The epidermis is the first line of innate host defense against external stimulus, which is mainly composed of keratinocyte. IL-33 is a member of IL-1 cytokine family that constitutively expressed in endothelial cells and epithelial cells of tissues. Viral infection is known to induce Toll-like receptor 3 (TLR3) activation through double-stranded RNA (dsRNA). We have previously reported that ultraviolet (UV) B irradiation induced IL-33 expression in normal human epidermal keratinocytes (NHEKs). We aimed to investigate whether TLR3 activation induces IL-33 expression in normal human epidermal keratinocytes and examine the mechanism of its induction. We also tried to investigate if the IL-33 which was induced by ultraviolet (UV) B irradiation can be suppressed by blocking TLR3 signal.
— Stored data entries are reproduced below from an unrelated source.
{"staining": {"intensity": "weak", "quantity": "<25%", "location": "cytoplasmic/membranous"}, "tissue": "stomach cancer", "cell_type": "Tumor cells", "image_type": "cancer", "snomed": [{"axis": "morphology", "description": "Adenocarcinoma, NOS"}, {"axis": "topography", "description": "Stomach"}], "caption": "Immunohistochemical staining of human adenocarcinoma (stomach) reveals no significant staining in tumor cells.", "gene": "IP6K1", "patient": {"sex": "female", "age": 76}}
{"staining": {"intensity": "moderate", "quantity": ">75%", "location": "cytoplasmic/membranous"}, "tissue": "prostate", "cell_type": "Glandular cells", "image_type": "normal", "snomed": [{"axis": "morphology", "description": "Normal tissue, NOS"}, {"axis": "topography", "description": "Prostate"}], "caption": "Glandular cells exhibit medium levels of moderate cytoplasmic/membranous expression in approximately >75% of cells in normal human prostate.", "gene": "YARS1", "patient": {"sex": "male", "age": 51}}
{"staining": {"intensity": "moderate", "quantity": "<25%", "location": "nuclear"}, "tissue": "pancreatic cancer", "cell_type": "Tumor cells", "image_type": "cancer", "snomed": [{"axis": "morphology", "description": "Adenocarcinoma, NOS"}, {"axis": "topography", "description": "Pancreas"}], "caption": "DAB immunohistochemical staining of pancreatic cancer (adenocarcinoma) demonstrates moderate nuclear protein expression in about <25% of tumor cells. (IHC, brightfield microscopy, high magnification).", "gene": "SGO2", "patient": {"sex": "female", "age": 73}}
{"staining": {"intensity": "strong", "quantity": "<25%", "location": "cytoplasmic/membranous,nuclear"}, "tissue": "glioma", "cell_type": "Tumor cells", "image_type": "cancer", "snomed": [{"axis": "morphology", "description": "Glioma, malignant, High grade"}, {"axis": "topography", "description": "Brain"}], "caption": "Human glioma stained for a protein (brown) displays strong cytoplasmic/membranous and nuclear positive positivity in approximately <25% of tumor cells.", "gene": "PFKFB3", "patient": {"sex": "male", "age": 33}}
NHEKs were stimulated with Poly I:C, the ligand for TLR3. The expression levels of mRNA for IL-33 and IFN-beta were assayed using quantitative real-time PCR. The expression of IL-33 was induced in NHEKs with the stimulation of Poly I:C and UVB which both were suppressed by the addition of TLR3 inhibitor. The induction of IL-33 by Poly I:C was dose- and time-dependent. The expression of IL-33 stimulated by Poly I:C peaked at 8 h, was suppressed at 24 through 48 h. IFN-beta were strongly induced by Poly I:C, which peaked at 4 h. We used anti-IFN-beta antibody aiming at blocking each signal, but the induction of IL-33 was not suppressed. Inhibitors for phosphorylation of extracellular signal regulated kinase (ERK), epidermal growth factor receptor (EGFR), p38 and TANK-binding kinase 1 (TBK-1) inhibited the induction of IL-33 efficiently. These results suggested that IL33 was induced through EGFR, ERK, p38, TBK-1 activation, but not through the production of IFNs by Poly I:C.